Watching Busch smash a beautiful trophy to pieces just looked disrespectful and, in my case, left me with a sick feeling in the stomach. Does that bring in viewers to NASCAR's next race?

I'm not entirely sure.

Then, there's the argument that NASCAR needs Kyle Busch just as it needs good tires at the Brickyard or a close finish at the Daytona 500 because he's a character without robot-like tendencies that many drivers -- including the reigning three-time champion Jimmie Johnson -- have been accused of in this era of sponsor-driven racing.

Several writers in the NASCAR media contingent this week have argued that Busch's guitar smash was a "so what?" moment, and that it's just another way that Busch is evolving into that villain of the sport people have clamored for since it lost Dale Earnhardt and Tony Stewart became a car owner. They've questioned why people aren't applauding Busch for his out-of-the-box actions and praised him for being different.

Aren't villians, though, supposed to be hated, booed and generally frowned on against by a good majority of a sport's fans? And isn't the true test of a guy that has the gall to take that role how well he can overcome mass hatred from the stands and still produce?

Kyle Busch has succeeded in that area, but where he hasn't succeeded is finding someone who is willing to take the staunch opposite role that will gladly throw numerous verbal barbs at the No. 18 or be a shoe-in for on-track fireworks whenever they run together.

Instead, Busch seems to the be the black-caped villian of a city that doesn't care what he does because they have no motivation to stop him.

In fact, that motivation has been sorely lacking from the Sprint Cup Series where Busch, at the moment, is 9th in points and just 53 markers from losing his lock-in spot to the Chase for the Sprint Cup.

Sure, it's a little different in the Craftsman Truck Series and Nationwide Series where Busch has already tallied six total wins in 2009. That'll happen -- especially in the Nationwide Series where he should legitmately have two more wins and a bigger points lead -- when you're driving a Nationwide team with the resources of a Sprint Cup team.

I'll grant the fact that Kyle Busch is an acorn in a sport filled mostly with apples, and that his dominance certainly has energized and grown his fan base.

But when it comes to thinking that he's making the sport a better place, he seems to be following the pattern of one step forward and two steps back. He's claimed to have a deep respect for past NASCAR stars and made a huge donation to former Nationwide Series driver Sam Ard's health costs. He's given money to charities and donated a lot of time in that direction.

He's got no problem with talking at length about a race win, but when it comes to a narrow defeat, he's had a tough time figuring out how to let his fans know what happened but routinely avoiding that same media.

Smashing a coveted guitar in front of the whole world -- and more importantly Nashville track staff, artist Sam Bass and race sponsor (who walked out of victory lane according to Bass) Federated Auto Parts -- appears as a deep, deep disrespect for nearly everything in NASCAR.
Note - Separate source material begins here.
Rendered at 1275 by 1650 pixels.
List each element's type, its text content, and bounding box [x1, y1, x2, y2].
A deep disrespect regardless of an intention to reward a team for their hard work with a piece of the guitar.

It's one thing to play the on- or off-track villian by spinning other cars or calling out other drivers, but when people who are in victory lane to congratulate a win and they leave with a nasty taste of disrespect because of a sheepish act, it's simple: Kyle Busch didn't do the right thing.

He's good for the sport on many, many levels right now, but there's still too much in Kyle Busch that isn't good for NASCAR right now.